#### [TRY IT]
If a line in the entries contains the string "Castelló", include that line in your answer.

- - - -

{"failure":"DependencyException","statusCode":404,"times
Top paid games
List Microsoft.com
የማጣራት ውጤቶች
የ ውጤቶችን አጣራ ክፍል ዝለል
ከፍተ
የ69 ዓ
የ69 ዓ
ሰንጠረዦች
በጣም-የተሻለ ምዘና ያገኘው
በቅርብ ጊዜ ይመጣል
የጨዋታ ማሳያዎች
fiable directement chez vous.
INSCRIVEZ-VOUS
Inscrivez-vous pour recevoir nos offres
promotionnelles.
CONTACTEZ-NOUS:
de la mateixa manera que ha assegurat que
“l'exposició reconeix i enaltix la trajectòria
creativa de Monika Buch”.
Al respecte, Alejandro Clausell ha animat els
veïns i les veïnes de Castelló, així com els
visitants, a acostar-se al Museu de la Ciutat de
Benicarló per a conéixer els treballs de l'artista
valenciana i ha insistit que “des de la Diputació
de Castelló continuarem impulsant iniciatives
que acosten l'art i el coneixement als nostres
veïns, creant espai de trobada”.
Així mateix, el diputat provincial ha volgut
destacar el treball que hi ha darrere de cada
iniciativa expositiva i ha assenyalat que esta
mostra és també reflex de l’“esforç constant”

- - - -

#### [TASK SOLUTION]
veïns i les veïnes de Castelló, així com els
de Castelló continuarem impulsant iniciatives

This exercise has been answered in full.